Task goal: Leaving the pictures aside, reproduce the data in full and word for word.

-- -- --

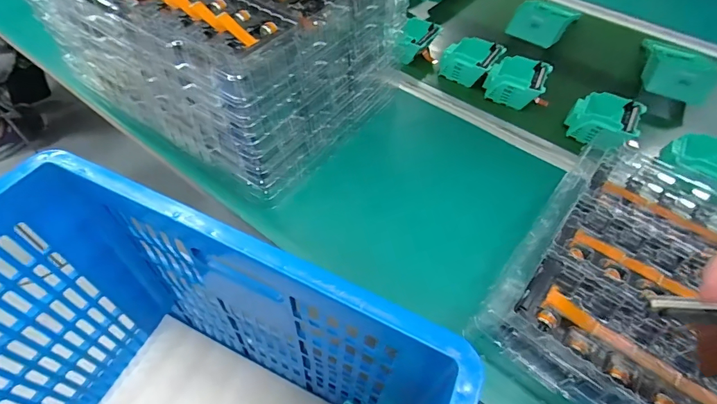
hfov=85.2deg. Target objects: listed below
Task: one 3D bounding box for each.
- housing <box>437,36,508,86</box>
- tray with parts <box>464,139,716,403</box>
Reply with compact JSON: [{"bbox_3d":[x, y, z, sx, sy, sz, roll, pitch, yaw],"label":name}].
[{"bbox_3d":[0.176,-0.218,0.609,0.078,0.038,0.083,38,60,25],"label":"housing"},{"bbox_3d":[0.330,0.114,0.326,0.382,0.052,0.291,33,58,22],"label":"tray with parts"}]

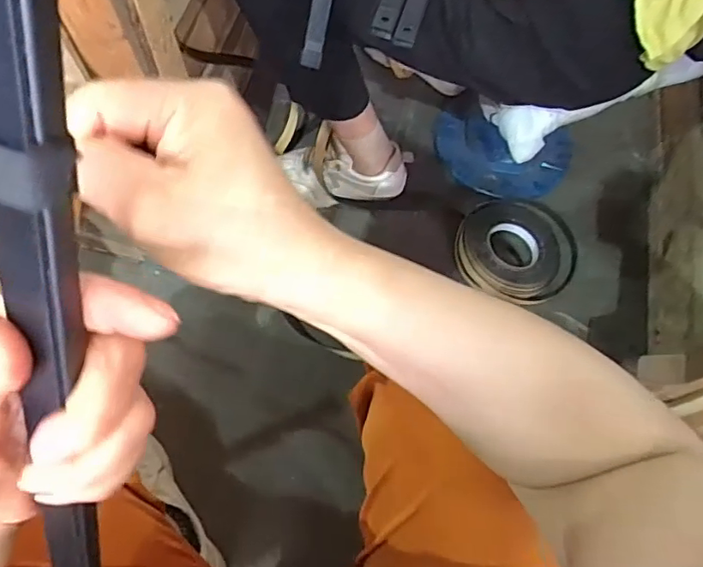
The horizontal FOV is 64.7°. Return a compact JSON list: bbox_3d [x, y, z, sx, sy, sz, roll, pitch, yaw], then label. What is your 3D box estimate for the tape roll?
[{"bbox_3d":[0.243,-0.052,0.811,0.171,0.040,0.164,1,67,-2],"label":"tape roll"}]

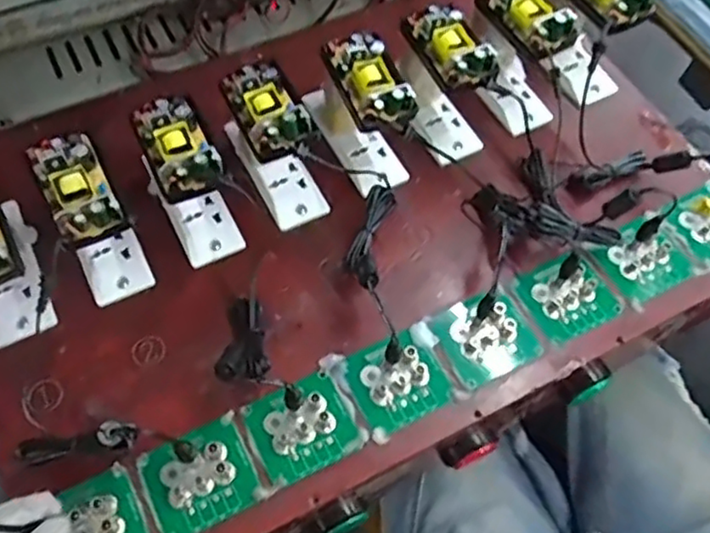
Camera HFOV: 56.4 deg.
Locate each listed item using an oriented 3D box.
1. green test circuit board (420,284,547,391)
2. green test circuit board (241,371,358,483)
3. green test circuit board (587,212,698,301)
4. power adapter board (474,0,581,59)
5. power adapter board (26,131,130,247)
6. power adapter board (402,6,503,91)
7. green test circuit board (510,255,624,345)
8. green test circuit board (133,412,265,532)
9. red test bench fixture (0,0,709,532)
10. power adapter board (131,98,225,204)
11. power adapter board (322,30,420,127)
[{"bbox_3d":[0.096,0.048,0.490,0.068,0.021,0.064,-26,66,-15],"label":"green test circuit board"},{"bbox_3d":[-0.037,0.107,0.451,0.066,0.015,0.059,-28,67,-15],"label":"green test circuit board"},{"bbox_3d":[0.230,-0.008,0.526,0.071,0.012,0.057,-27,66,-15],"label":"green test circuit board"},{"bbox_3d":[0.137,-0.206,0.533,0.039,0.026,0.084,-29,67,-16],"label":"power adapter board"},{"bbox_3d":[-0.186,-0.055,0.442,0.041,0.025,0.074,-26,66,-15],"label":"power adapter board"},{"bbox_3d":[0.074,-0.174,0.518,0.042,0.026,0.084,-23,65,-14],"label":"power adapter board"},{"bbox_3d":[0.163,0.022,0.507,0.063,0.015,0.058,-28,67,-16],"label":"green test circuit board"},{"bbox_3d":[-0.102,0.136,0.435,0.069,0.007,0.057,-26,66,-15],"label":"green test circuit board"},{"bbox_3d":[0.004,-0.062,0.519,0.610,0.128,0.405,-24,66,-14],"label":"red test bench fixture"},{"bbox_3d":[-0.123,-0.085,0.459,0.043,0.020,0.083,-24,66,-14],"label":"power adapter board"},{"bbox_3d":[0.012,-0.141,0.499,0.048,0.025,0.090,-23,65,-13],"label":"power adapter board"}]

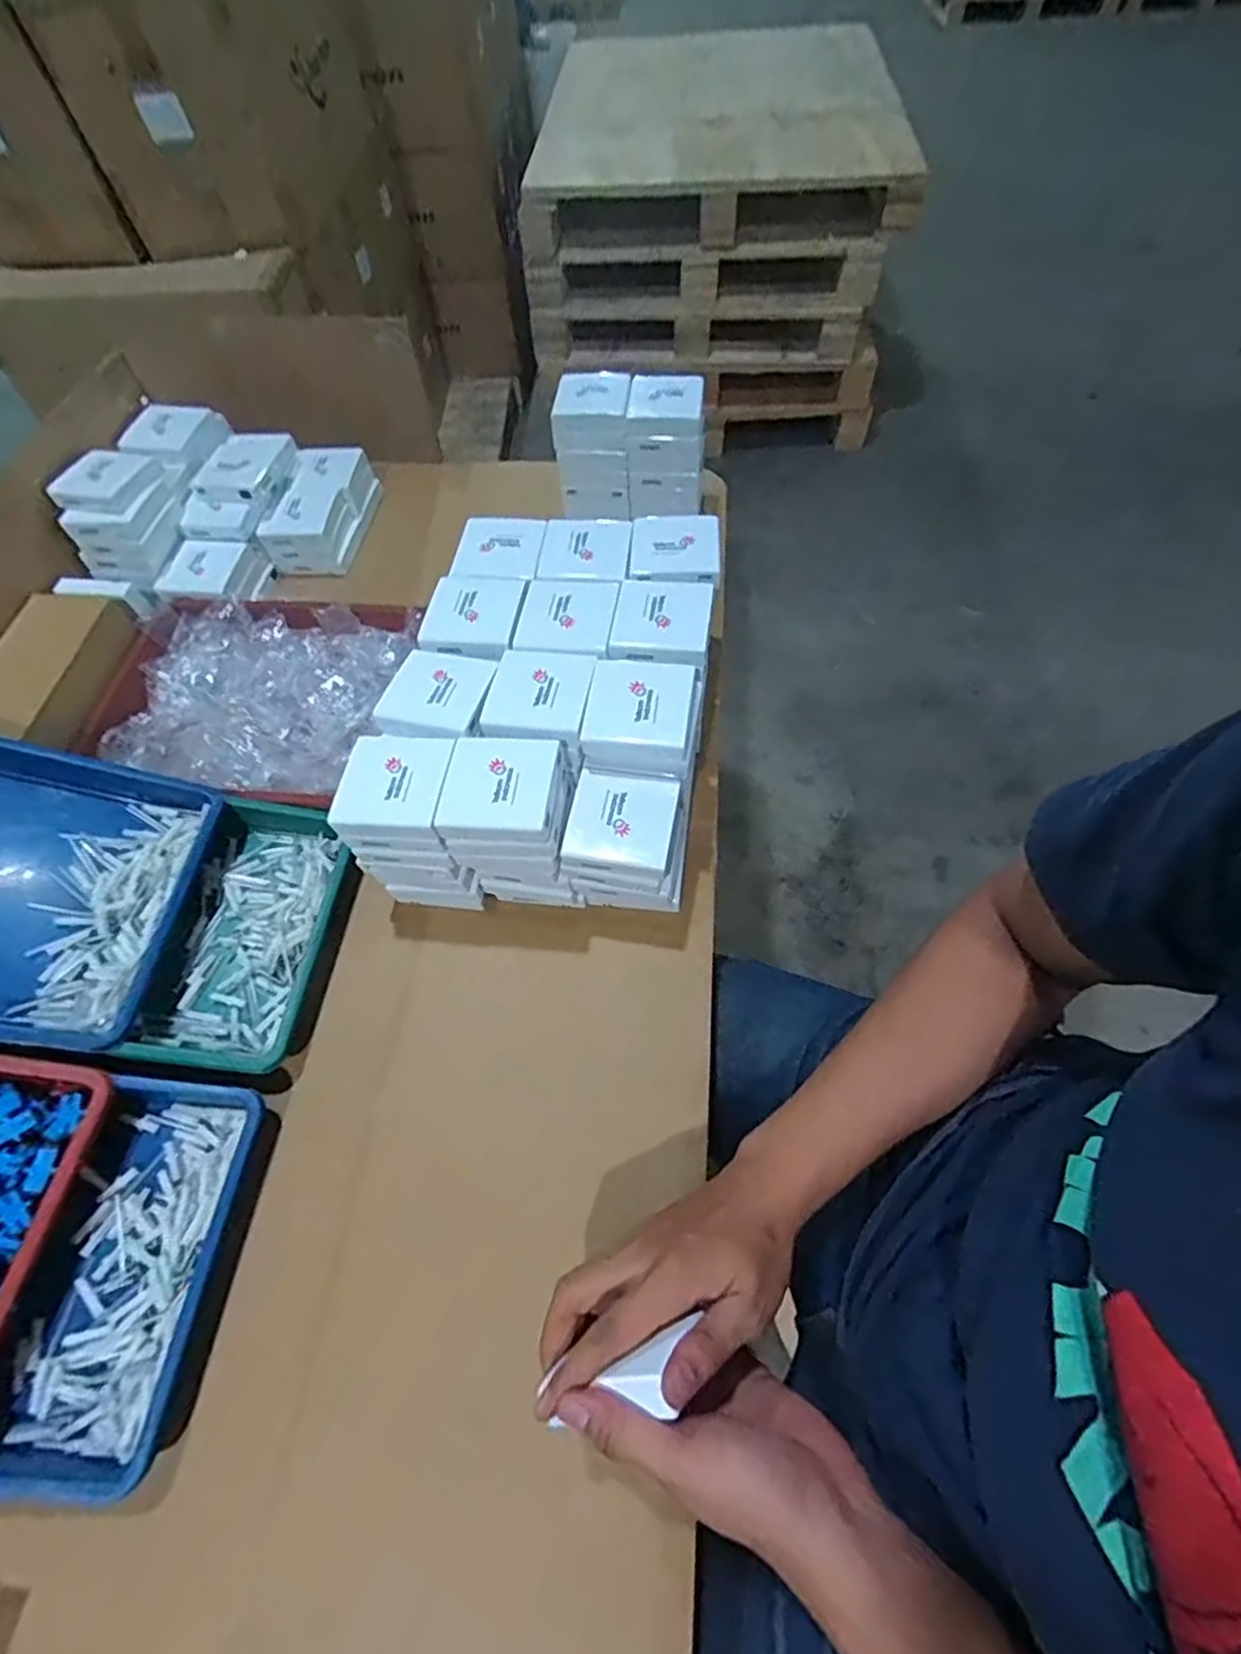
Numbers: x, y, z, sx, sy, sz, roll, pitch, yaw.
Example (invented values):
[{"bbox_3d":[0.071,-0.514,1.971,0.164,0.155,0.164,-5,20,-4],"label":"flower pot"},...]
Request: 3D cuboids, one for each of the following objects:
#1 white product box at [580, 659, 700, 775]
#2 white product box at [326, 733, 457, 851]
[{"bbox_3d":[0.018,-0.097,0.565,0.086,0.034,0.087,7,60,8],"label":"white product box"},{"bbox_3d":[-0.179,-0.030,0.548,0.086,0.038,0.086,4,60,5],"label":"white product box"}]

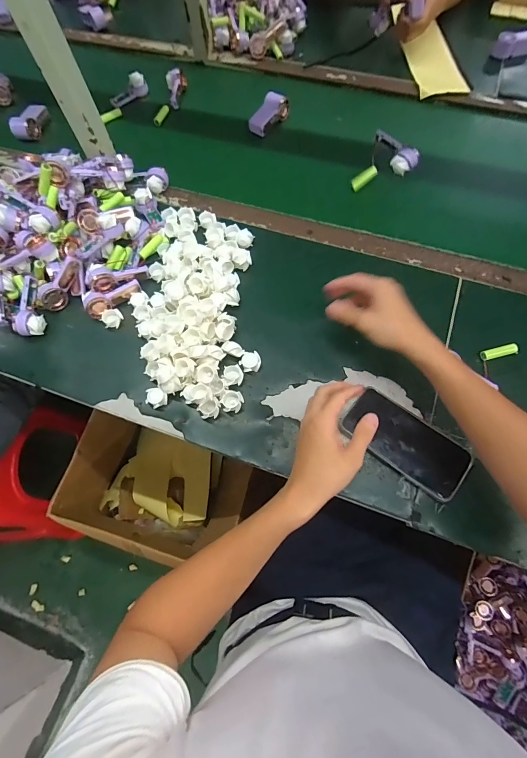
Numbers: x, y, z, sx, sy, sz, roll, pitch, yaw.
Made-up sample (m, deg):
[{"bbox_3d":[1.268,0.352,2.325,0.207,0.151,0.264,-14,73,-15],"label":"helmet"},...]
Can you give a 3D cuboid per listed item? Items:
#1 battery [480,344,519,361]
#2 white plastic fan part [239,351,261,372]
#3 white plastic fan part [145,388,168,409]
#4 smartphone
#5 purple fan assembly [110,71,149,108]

-- -- --

Task result:
hfov=85.2deg. Target objects: listed below
Task: one 3D bounding box for each.
- housing <box>437,36,508,86</box>
- tray with parts <box>464,139,716,403</box>
Reply with compact JSON: [{"bbox_3d":[x, y, z, sx, sy, sz, roll, pitch, yaw],"label":name}].
[{"bbox_3d":[0.176,-0.218,0.609,0.078,0.038,0.083,38,60,25],"label":"housing"},{"bbox_3d":[0.330,0.114,0.326,0.382,0.052,0.291,33,58,22],"label":"tray with parts"}]

The horizontal FOV is 64.7°. Return a compact JSON list: bbox_3d [x, y, z, sx, sy, sz, roll, pitch, yaw], then label. What is your 3D box estimate for the tape roll?
[{"bbox_3d":[0.243,-0.052,0.811,0.171,0.040,0.164,1,67,-2],"label":"tape roll"}]

Camera HFOV: 56.4 deg.
Locate each listed item using an oriented 3D box.
1. green test circuit board (420,284,547,391)
2. green test circuit board (241,371,358,483)
3. green test circuit board (587,212,698,301)
4. power adapter board (474,0,581,59)
5. power adapter board (26,131,130,247)
6. power adapter board (402,6,503,91)
7. green test circuit board (510,255,624,345)
8. green test circuit board (133,412,265,532)
9. red test bench fixture (0,0,709,532)
10. power adapter board (131,98,225,204)
11. power adapter board (322,30,420,127)
[{"bbox_3d":[0.096,0.048,0.490,0.068,0.021,0.064,-26,66,-15],"label":"green test circuit board"},{"bbox_3d":[-0.037,0.107,0.451,0.066,0.015,0.059,-28,67,-15],"label":"green test circuit board"},{"bbox_3d":[0.230,-0.008,0.526,0.071,0.012,0.057,-27,66,-15],"label":"green test circuit board"},{"bbox_3d":[0.137,-0.206,0.533,0.039,0.026,0.084,-29,67,-16],"label":"power adapter board"},{"bbox_3d":[-0.186,-0.055,0.442,0.041,0.025,0.074,-26,66,-15],"label":"power adapter board"},{"bbox_3d":[0.074,-0.174,0.518,0.042,0.026,0.084,-23,65,-14],"label":"power adapter board"},{"bbox_3d":[0.163,0.022,0.507,0.063,0.015,0.058,-28,67,-16],"label":"green test circuit board"},{"bbox_3d":[-0.102,0.136,0.435,0.069,0.007,0.057,-26,66,-15],"label":"green test circuit board"},{"bbox_3d":[0.004,-0.062,0.519,0.610,0.128,0.405,-24,66,-14],"label":"red test bench fixture"},{"bbox_3d":[-0.123,-0.085,0.459,0.043,0.020,0.083,-24,66,-14],"label":"power adapter board"},{"bbox_3d":[0.012,-0.141,0.499,0.048,0.025,0.090,-23,65,-13],"label":"power adapter board"}]

Numbers: x, y, z, sx, sy, sz, roll, pitch, yaw.
Example (invented values):
[{"bbox_3d":[0.071,-0.514,1.971,0.164,0.155,0.164,-5,20,-4],"label":"flower pot"},...]
Request: 3D cuboids, one for each of the following objects:
#1 white product box at [580, 659, 700, 775]
#2 white product box at [326, 733, 457, 851]
[{"bbox_3d":[0.018,-0.097,0.565,0.086,0.034,0.087,7,60,8],"label":"white product box"},{"bbox_3d":[-0.179,-0.030,0.548,0.086,0.038,0.086,4,60,5],"label":"white product box"}]

Numbers: x, y, z, sx, sy, sz, roll, pitch, yaw.
Made-up sample (m, deg):
[{"bbox_3d":[1.268,0.352,2.325,0.207,0.151,0.264,-14,73,-15],"label":"helmet"},...]
Can you give a 3D cuboid per listed item? Items:
#1 battery [480,344,519,361]
#2 white plastic fan part [239,351,261,372]
#3 white plastic fan part [145,388,168,409]
#4 smartphone
#5 purple fan assembly [110,71,149,108]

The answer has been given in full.